On the face of it, Liverpool is the perfect foe for Leicester. The Reds have made a bad habit of losing to teams struggling in the league. Meanwhile, just about the only respectable results for the Foxes in the last three months have come against big teams. One of their only two league victories since late October was a 4-2 victory over Manchester City at the start of December. In that time, the Foxes have also drawn at Tottenham. Their last game was a 2-1 away loss to Sevilla in the Champions League last Tuesday which makes them, statistically at least, slight favorites to win the tie.
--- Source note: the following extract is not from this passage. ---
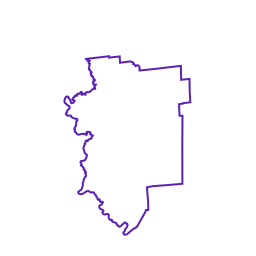 Monte, Buenos Aires, Argentina, rotated 43°
{"feature_id": "61730980B93860432283235", "entity_name": "Monte", "entity_type": "district", "adm_level": 2, "iso_a3": "ARG", "parent_name": "Argentina", "parent_adm1": "Buenos Aires", "projection": "equal_earth", "projection_center": [-58.915, -35.5], "detail": "fine", "context": "isolated", "style": "outline", "palette": "violet", "viewbox_px": 256, "rotation_deg": 43, "n_neighbors": 0, "source": "geoboundaries", "source_scale": "gbopen_adm2", "svg_char_len": 5893}
<svg xmlns="http://www.w3.org/2000/svg" viewBox="0 0 256 256"><g transform="rotate(43 128 128)"><path d="M179.2,103.3L159.5,81.9L158.4,83.0L157.2,83.8L149.1,75.8L151.5,72.6L151.3,72.4L156.0,66.7L151.0,61.8L149.5,60.5L139.5,50.2L134.0,56.5L124.3,46.5L106.8,67.1L97.3,78.0L94.5,75.3L92.9,75.2L91.9,75.8L91.4,76.7L91.4,76.8L91.5,77.1L91.0,77.3L91.0,77.5L90.5,77.3L89.2,77.3L88.5,77.1L88.1,77.5L87.6,76.6L86.9,76.6L84.2,77.8L77.7,85.7L73.1,81.3L66.2,89.4L65.2,88.4L50.2,106.1L50.6,106.2L51.3,105.8L51.9,106.3L52.2,105.8L53.0,105.4L53.6,105.5L53.9,105.1L54.2,105.0L54.3,105.3L54.3,105.6L53.7,106.0L53.7,106.3L53.8,106.5L54.0,106.8L54.5,106.9L55.0,107.3L55.3,107.3L55.9,107.0L56.3,107.0L56.4,107.3L56.4,107.9L57.1,108.3L57.9,109.8L58.8,110.6L58.8,111.2L58.9,111.4L59.7,111.8L60.1,111.8L60.8,111.5L61.4,111.9L62.4,111.9L63.4,112.2L63.7,112.4L63.7,112.7L63.2,112.8L63.0,113.0L63.2,113.3L64.3,113.9L64.8,114.0L65.0,114.1L65.0,114.5L65.5,114.6L65.9,114.9L66.1,114.9L66.4,114.5L66.9,114.5L67.4,114.3L68.0,114.7L68.3,115.1L69.7,115.4L70.0,116.2L70.5,116.1L70.9,115.5L71.2,115.5L71.2,115.9L71.0,116.6L71.4,117.0L71.4,117.3L71.0,117.8L71.0,118.1L71.8,118.9L72.2,119.5L72.3,119.5L72.9,119.3L73.3,119.4L73.6,119.4L74.2,118.7L74.9,118.1L75.0,118.3L74.8,118.8L75.1,119.3L74.8,120.1L74.9,120.6L75.2,120.9L76.4,121.1L77.3,121.8L77.2,122.0L76.6,122.3L76.0,122.9L76.0,123.6L75.6,124.1L75.4,125.0L75.6,126.1L75.6,126.7L75.4,127.3L75.0,127.8L74.9,128.1L74.9,128.6L74.6,129.0L73.4,129.8L73.1,130.4L73.0,130.8L73.1,131.2L73.8,131.9L74.2,132.6L73.9,132.9L73.5,133.0L72.6,132.8L72.3,133.2L72.1,133.6L72.1,134.5L71.8,135.0L71.5,135.2L71.1,135.2L70.8,134.8L70.5,134.3L70.1,133.4L69.6,133.3L69.2,133.5L68.9,134.0L69.0,135.6L68.9,136.3L67.8,137.2L67.8,137.7L67.9,137.9L68.6,138.7L68.7,139.0L68.4,139.2L67.9,139.0L67.7,139.1L67.6,139.3L67.6,139.8L67.9,140.2L67.9,140.4L67.8,140.7L67.2,141.2L67.2,141.4L67.6,141.8L67.6,142.3L67.3,142.7L67.5,143.5L67.4,143.8L67.5,144.6L67.6,144.9L68.4,145.3L69.1,144.7L69.7,144.8L70.4,144.4L70.5,144.5L70.8,146.6L70.3,147.8L69.6,148.5L68.3,147.8L66.3,147.0L65.2,146.7L63.7,146.5L63.3,145.9L62.9,145.9L61.8,146.6L61.4,147.7L61.4,148.3L61.9,149.0L61.9,149.3L62.0,149.4L62.4,150.7L62.8,151.2L63.3,151.6L64.1,152.5L64.6,152.7L65.3,152.5L66.1,152.7L66.6,152.5L68.4,152.6L69.0,152.3L69.4,152.4L70.6,152.2L70.8,152.3L71.2,152.8L71.5,152.9L71.7,153.2L71.8,153.9L71.9,155.1L71.6,155.8L71.8,156.8L72.1,157.3L72.2,157.8L72.7,158.4L72.9,158.7L72.7,159.1L72.7,159.7L73.2,160.3L74.6,160.4L75.3,160.1L75.9,159.8L76.9,158.6L77.7,158.0L78.2,158.1L79.1,158.5L79.9,158.4L82.3,157.6L83.5,156.9L84.4,156.1L85.2,156.4L85.8,157.1L85.5,158.0L85.6,158.3L86.2,158.7L86.4,159.5L87.4,160.5L87.8,161.2L88.4,161.8L88.5,162.1L88.6,163.7L89.1,164.2L89.2,165.0L89.5,165.3L90.2,165.2L90.5,165.4L90.8,166.4L91.7,167.0L92.4,166.9L93.0,166.7L94.1,167.1L95.1,167.1L96.3,166.7L97.0,165.9L98.4,163.6L99.2,162.8L100.1,162.5L100.3,161.7L100.7,161.4L101.8,161.6L102.3,161.5L102.3,161.2L101.8,159.8L101.5,159.6L100.9,159.5L100.7,159.2L100.7,158.8L100.9,158.4L101.4,157.9L103.1,157.0L103.5,156.9L103.8,157.0L104.1,157.3L104.3,158.2L104.7,158.4L105.2,158.3L105.8,157.8L106.5,157.8L107.3,157.6L107.5,157.6L107.6,159.1L108.0,160.0L108.0,160.3L108.3,160.8L108.3,161.2L107.2,162.7L107.1,163.1L107.0,163.9L107.4,164.8L107.0,165.4L106.2,165.5L105.9,166.5L106.9,167.6L107.0,168.1L107.0,169.1L107.8,169.6L107.9,170.7L108.6,172.0L108.8,172.7L110.1,174.0L110.7,174.1L113.1,175.6L113.9,175.8L115.8,175.7L116.4,175.8L116.7,176.1L116.9,176.8L117.6,177.6L117.7,178.4L118.1,179.0L118.2,179.9L118.5,180.7L118.2,181.4L118.1,181.7L117.7,182.2L117.5,182.9L116.6,183.5L116.3,184.0L116.2,184.2L116.4,185.0L116.6,185.5L117.0,185.7L118.2,185.7L118.6,186.1L118.8,186.3L118.9,186.6L118.8,186.9L118.9,187.4L119.4,187.4L120.0,187.1L120.4,187.2L120.9,187.2L121.9,187.4L122.7,187.4L123.2,187.6L123.7,188.6L125.1,188.5L125.7,188.2L126.1,188.6L126.4,189.3L126.7,189.4L126.8,189.8L127.1,190.0L128.0,190.1L128.4,190.5L128.4,190.4L128.7,190.8L129.2,191.0L129.7,191.4L130.1,192.1L130.2,192.6L130.0,193.5L130.8,195.3L130.8,196.2L131.9,197.3L132.3,198.6L132.3,199.1L132.8,199.6L133.2,199.8L134.0,200.6L134.5,201.9L135.2,203.0L135.9,204.6L135.9,205.2L135.3,207.3L135.2,208.2L135.2,208.7L135.6,209.1L136.8,209.5L137.4,209.3L138.9,208.3L139.8,206.8L140.2,205.6L140.3,204.8L140.9,202.6L141.6,201.4L142.8,200.8L143.6,200.8L144.2,200.5L144.9,200.3L145.5,199.9L146.0,199.1L146.8,198.4L147.0,198.4L147.7,198.8L148.1,198.8L149.0,199.2L150.0,199.0L151.8,199.8L153.1,199.9L153.7,200.3L154.1,200.8L154.6,200.9L155.3,200.8L155.6,200.3L155.8,199.6L156.0,199.6L156.3,199.9L157.1,200.3L157.7,200.9L158.0,200.9L158.4,200.5L159.1,200.3L159.5,199.4L159.8,199.3L160.2,199.4L160.3,199.6L160.6,200.3L160.9,202.2L160.7,202.8L160.3,203.3L160.2,203.8L160.1,204.1L160.3,204.8L161.1,205.6L162.2,206.0L163.6,205.8L164.6,205.3L165.9,205.1L166.4,205.2L166.7,205.6L166.7,206.3L166.8,207.2L167.2,207.4L168.1,207.7L169.4,207.5L170.0,207.1L170.5,206.6L170.9,205.6L171.2,205.3L172.3,204.6L172.9,204.5L173.1,204.6L173.9,205.6L174.6,206.2L175.4,207.1L176.3,207.3L176.8,207.2L177.8,207.3L178.1,207.1L178.4,206.4L178.8,206.2L180.1,207.1L180.7,207.1L181.3,206.7L183.0,206.1L183.6,205.7L184.0,205.6L184.7,205.6L185.8,206.4L186.6,206.2L187.1,206.4L187.8,206.3L188.9,206.1L189.4,205.6L189.7,204.1L189.6,202.7L189.9,201.3L190.0,201.0L189.8,200.5L189.9,199.5L190.3,199.1L190.6,199.0L191.0,199.0L191.7,199.2L192.1,199.1L192.5,198.6L192.9,198.6L194.0,199.4L194.7,200.9L194.9,202.7L194.8,203.3L195.0,204.0L195.5,204.7L195.9,206.3L195.8,207.5L196.0,207.9L196.6,208.2L197.3,208.4L198.2,208.3L198.4,208.3L199.2,207.3L199.5,206.7L199.8,205.8L200.1,204.2L200.0,203.3L200.3,201.8L200.4,199.8L200.9,197.7L201.6,196.0L201.8,195.4L201.6,194.5L201.9,193.9L198.7,180.7L198.0,177.6L197.1,175.9L198.7,174.1L193.0,168.2L182.3,158.5L186.1,153.3L195.0,143.7L205.8,131.7L179.2,103.3Z" fill="none" stroke="#5b21b6" stroke-width="2"/></g></svg>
Yet on a tactical level, Leicester seem particularly ill-suited to coping with Liverpool’s high-speed, high-energy play. Leicester’s veteran defense lacks pace, which is Liverpool’s most dangerous attacking weapon. Measured in miles run, Liverpool outworks every opponent. This season, many Leicester players seem to prefer resting on their laurels rather than working up a sweat.

Leicester will start the game in the bottom three after Crystal Palace won on Saturday. The only consolation for Leicester is that even if it loses it will have 21 points and sit 18th. That’s three more points more and two places higher than after 26 matches two seasons ago. Even though another much-travelled Italian, Roberto Mancini, is being linked to the vacant job, it is hardly surprising that another name has surfaced. Reportedly the players want Nigel Pearson, who master-minded the Great Escape in 2015, to come back. The first question is whether they are prepared to put in the effort they did then. The second is whether the fans will offer the same unwavering support.

QUITE BAD MIGHT BE GOOD ENOUGH With three of the top six resting this weekend, Tottenham playing on Sunday and Liverpool on Monday, the focus on Saturday was on the other end of the table with five of the bottom six playing.

Crystal Palace eked out a 1-0 victory over another bottom-feeder, Middlesbrough and Hull gained a home point against a Burnley team that played the last couple of minutes with 10 men. That meant the five strugglers picked up four points between them, about their season’s average.

The bottom six are all averaging less than a point a game. The bottom four are all well below 0.9 points a game.

At that rate, it would take just 33, or perhaps 32 points to escape the drop. So, disappointed as Hull might have been to drop home points, if it only draws all its remaining matches, it could survive.

After Palace won at home for just the third time in 13 league matches this season, Sam Allardyce, it manager told the BBC, it was “A great victory.”

“Hopefully we can move on from there,” he added in a voice that contained not a single ounce of conviction.

Palace almost certainly won’t move on. It has been consistently awful for the last three months and it will be awful again more often than not between now and the end of the season.

Dire as Palace has been, the victory still lifted it out of the bottom three. Sunderland, Leicester and Middlesbrough are all struggling as badly.

Big Sam likes his stats. He knows that if any of those teams can win four of their remaining 12 or 13 matches and draw a few others, they will probably be safe.